ACTIVITIES
(A) In the text on court interpreting, duplicate the passage from "Rincón Criollo Restaurant" up to and including "the interpreter’s role.".
(B) Translate this sentence from the text on court interpreting into Spanish: "A code assists interpreters to remain neutral amidst the adversarial landmine of proceedings."

-------- SOURCE DOCUMENT --------

Rincón Criollo Restaurant
6504 Detroit Ave.
Cleveland, Ohio 44102
5:00 p.m. Discussion of upcoming trainings, share latest interpreting experiences, and resources
5:30 p.m Roundtable Discussion begins. Bring questions specific to interpreting in immigration cases (terminology, simultaneous vs. consecutive, when to intervene, etc.). This forum addresses the interpreter’s role to aid in assuring linguistic presence for the LEP. Mr. De Cola gently requests participants to focus inquiries solely on the interpreter’s role.
Visit www.ccio.org to join Community and Court Interpreters of Ohio. Contact Catherine Piña for more information at email@example.com.
THANK YOU MR. LAPTOP
I’ve heard it said that the wheels of justice turn slowly. What can we interpreters do to take advantage of down time before an appearance begins? Just today my trusty MacBook Pro and Microsoft Word solved the puzzle.
QUIZ, QUIZ AND MORE QUIZ
Tomorrow starts a lengthy assignment with extensive vocabulary. A Word file perched atop my screen divided in two columns, one English and the other Spanish. I selected “Edit, Clear, Contents” to erase the English translations and filled in my guesses for the Spanish. Then, I positioned the master copy below to check the results. 90% or more correct. Rather than worry ahead of time I quietly tapped away while one defendant after another appeared before the Honorable Herman J. Feckalewski. Time well spent, eh? Good luck with words today.
DEVELOP A CODE OF ETHICS
In the quest to aid in the LEP’s defense and assure her linguistic presence, the foreign language and sign language interpreter develops and utilizes her own code of ethics. According to the Ohio Supreme Court Rules of Superintendence, “They (interpreters) act strictly in the interest of the courts they serve and are impartial officers of those courts, with a duty to enhance the judicial process.” A code assists interpreters to remain neutral amidst the adversarial landmine of proceedings.
Recently Adriana Fonseca, Lead Interpreter of the Franklin County Municipal Court, and I presented “The Interpreter’s Role in the Legal Arena”” at Two Days in May conference on Victim’s Assistance http://www.ohioattorneygeneral.gov/TDIM. Part of our presentation included an ethics group discussion. I’d like to share what further helped the community understand what an interpreter can and cannot do.
Download and share the attached PDF file to ponder two notions: which Code of Conduct applies? What would you do in those situations? You can click on the second link for the Ohio Supreme Court Rule 84, Appendix H Code of Professional Conduct for Court Interpreters and Translators. Please post your responses on this blog. Enjoy.
Two Days in May thank you
CONFERENCE 2013 IN COLUMBUS
The Community and Court Interpreters of Ohio http://www.ccio.org, in conjunction with The Supreme Court of Ohio Interpreter Services Program http://www.supremecourt.ohio.gov will host Holly Mikkelson, noted co-author of “Fundamentals of Court Interpretation” and Associate Professor of Translation and Interpretation at the Monterey Institute of International Studies. Ms. Mikkelson authored Acebo interpreter training manuals available at http://www.acebo.com. She will serve as the keynote speaker to address legal and medical issues that surround the interpreting community. This event also includes medical and legal workshops by local professionals throughout the area.

-------- EXTRACTED DATA --------

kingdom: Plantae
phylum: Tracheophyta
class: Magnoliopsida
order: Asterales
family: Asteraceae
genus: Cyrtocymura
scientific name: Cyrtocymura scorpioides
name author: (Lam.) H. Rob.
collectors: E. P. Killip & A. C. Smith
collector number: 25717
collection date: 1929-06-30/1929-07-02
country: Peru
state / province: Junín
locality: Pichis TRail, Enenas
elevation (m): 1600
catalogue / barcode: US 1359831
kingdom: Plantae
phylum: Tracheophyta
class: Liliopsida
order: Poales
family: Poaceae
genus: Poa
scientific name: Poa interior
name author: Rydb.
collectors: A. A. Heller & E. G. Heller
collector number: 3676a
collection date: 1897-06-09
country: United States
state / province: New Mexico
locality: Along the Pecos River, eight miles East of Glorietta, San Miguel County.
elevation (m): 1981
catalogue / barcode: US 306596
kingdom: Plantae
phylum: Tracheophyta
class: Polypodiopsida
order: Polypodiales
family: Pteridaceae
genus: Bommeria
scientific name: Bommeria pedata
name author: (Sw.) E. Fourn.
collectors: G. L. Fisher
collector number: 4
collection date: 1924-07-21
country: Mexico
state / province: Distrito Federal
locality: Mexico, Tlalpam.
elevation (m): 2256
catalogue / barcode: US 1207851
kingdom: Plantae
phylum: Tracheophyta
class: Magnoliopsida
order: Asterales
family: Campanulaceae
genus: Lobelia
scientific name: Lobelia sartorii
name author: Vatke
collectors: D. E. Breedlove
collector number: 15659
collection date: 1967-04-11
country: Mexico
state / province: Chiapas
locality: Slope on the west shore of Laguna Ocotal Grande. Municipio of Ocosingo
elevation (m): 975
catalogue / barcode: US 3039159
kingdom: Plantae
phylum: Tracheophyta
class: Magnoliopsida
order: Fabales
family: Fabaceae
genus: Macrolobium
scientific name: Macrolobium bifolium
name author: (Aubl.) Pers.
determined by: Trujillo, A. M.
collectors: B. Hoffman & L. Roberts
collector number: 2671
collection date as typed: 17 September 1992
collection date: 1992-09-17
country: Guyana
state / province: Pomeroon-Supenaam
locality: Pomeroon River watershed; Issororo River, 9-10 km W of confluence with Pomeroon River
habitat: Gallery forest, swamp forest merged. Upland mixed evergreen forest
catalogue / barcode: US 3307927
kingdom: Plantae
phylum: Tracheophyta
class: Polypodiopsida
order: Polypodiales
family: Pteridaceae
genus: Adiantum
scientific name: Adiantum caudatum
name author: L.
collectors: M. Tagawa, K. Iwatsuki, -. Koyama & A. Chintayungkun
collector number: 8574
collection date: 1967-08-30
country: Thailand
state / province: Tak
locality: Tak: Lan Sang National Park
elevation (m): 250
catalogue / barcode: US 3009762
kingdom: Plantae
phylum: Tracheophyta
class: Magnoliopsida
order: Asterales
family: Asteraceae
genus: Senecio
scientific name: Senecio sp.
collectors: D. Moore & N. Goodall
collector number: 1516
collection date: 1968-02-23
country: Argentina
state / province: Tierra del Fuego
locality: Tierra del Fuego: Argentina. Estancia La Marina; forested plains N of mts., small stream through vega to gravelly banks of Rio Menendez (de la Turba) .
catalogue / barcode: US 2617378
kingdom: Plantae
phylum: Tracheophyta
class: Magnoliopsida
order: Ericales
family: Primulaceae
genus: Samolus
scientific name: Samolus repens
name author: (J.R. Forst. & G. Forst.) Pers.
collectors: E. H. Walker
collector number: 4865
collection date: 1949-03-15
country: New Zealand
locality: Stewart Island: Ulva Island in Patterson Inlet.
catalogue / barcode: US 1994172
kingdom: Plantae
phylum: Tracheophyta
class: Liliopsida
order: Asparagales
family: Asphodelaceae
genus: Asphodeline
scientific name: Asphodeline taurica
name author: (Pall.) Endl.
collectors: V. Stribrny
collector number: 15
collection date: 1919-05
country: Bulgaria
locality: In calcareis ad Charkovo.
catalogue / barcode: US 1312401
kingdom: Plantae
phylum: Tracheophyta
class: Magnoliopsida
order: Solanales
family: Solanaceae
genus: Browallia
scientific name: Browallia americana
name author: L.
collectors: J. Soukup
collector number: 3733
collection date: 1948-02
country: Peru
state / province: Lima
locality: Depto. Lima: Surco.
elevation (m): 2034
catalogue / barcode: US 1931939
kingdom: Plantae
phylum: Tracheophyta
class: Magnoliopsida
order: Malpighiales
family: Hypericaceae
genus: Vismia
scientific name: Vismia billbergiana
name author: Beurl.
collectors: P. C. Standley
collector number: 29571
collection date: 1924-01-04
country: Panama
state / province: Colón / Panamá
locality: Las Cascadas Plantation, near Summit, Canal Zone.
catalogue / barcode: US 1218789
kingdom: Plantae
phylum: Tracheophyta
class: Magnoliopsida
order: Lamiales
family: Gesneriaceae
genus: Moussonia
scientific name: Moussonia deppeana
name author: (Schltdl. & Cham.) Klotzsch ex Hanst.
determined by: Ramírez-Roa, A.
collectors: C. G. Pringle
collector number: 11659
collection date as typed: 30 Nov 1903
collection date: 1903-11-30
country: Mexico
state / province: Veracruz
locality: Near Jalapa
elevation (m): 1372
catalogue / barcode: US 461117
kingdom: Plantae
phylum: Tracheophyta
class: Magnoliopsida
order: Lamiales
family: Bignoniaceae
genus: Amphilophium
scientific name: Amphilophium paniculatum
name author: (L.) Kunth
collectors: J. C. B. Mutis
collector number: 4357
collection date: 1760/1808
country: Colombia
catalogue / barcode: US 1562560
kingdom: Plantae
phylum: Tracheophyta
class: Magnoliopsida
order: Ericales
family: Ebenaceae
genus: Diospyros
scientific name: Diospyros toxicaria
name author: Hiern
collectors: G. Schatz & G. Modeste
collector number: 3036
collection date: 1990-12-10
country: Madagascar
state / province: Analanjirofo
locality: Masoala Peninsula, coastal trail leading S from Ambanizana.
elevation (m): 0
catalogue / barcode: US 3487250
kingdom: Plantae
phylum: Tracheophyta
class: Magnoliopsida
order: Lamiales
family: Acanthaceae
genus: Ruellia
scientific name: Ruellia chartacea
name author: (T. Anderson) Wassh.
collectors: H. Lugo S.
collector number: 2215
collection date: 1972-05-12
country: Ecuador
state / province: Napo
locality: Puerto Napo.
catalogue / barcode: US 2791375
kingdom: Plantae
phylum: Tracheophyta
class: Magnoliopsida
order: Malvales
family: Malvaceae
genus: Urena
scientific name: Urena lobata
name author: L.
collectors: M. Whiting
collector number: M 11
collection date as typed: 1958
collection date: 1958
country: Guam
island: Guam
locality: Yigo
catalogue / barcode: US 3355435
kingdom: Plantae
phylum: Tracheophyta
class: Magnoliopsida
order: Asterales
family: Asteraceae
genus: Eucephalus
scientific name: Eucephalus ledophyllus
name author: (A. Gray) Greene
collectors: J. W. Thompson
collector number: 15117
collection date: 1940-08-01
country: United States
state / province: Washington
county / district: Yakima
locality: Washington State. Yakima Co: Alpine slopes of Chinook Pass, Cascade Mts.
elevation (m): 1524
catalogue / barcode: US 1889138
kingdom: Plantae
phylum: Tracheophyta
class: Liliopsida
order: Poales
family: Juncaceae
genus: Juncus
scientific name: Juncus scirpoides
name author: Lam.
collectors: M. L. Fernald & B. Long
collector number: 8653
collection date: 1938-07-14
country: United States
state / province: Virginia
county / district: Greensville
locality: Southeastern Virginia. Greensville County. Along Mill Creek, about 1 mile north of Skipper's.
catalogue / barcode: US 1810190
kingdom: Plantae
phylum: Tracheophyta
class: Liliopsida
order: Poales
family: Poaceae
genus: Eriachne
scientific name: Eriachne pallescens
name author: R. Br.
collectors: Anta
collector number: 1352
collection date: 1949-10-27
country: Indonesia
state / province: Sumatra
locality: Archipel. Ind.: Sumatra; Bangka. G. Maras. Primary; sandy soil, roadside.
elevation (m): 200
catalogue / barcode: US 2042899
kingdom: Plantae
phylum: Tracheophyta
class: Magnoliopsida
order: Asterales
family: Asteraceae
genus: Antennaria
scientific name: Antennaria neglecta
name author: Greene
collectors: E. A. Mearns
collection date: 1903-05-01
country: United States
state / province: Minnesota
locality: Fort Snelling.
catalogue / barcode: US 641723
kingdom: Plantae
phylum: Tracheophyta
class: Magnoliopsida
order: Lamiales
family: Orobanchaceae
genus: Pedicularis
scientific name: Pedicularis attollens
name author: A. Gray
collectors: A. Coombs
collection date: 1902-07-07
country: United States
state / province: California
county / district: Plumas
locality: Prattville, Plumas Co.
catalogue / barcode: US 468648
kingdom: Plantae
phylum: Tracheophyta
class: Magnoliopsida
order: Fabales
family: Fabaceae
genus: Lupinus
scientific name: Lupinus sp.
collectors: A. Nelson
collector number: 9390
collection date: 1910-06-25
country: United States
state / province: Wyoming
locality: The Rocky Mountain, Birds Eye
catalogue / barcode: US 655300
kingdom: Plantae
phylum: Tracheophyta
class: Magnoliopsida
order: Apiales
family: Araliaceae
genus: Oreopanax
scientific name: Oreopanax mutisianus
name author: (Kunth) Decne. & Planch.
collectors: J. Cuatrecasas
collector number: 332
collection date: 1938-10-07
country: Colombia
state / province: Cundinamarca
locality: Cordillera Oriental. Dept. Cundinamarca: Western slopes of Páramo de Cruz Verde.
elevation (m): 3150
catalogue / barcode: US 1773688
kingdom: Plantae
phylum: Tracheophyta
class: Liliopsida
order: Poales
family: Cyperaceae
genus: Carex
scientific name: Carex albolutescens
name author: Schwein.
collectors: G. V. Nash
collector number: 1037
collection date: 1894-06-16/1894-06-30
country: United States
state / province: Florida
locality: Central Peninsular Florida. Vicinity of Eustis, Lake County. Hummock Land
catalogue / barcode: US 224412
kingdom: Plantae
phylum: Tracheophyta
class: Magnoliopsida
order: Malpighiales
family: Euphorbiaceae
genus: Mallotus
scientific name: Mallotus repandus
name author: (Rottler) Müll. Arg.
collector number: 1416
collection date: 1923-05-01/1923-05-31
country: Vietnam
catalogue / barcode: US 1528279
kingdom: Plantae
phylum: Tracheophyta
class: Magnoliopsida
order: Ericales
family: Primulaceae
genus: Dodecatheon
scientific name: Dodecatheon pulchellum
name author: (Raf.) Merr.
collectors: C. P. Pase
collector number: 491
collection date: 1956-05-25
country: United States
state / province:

--------

TASK SOLUTIONS
(A)
Rincón Criollo Restaurant
6504 Detroit Ave.
Cleveland, Ohio 44102
5:00 p.m. Discussion of upcoming trainings, share latest interpreting experiences, and resources
5:30 p.m Roundtable Discussion begins. Bring questions specific to interpreting in immigration cases (terminology, simultaneous vs. consecutive, when to intervene, etc.). This forum addresses the interpreter’s role to aid in assuring linguistic presence for the LEP. Mr. De Cola gently requests participants to focus inquiries solely on the interpreter’s role.

(B) Un código ayuda a los intérpretes a mantenerse neutrales en medio del campo minado contencioso de los procesos.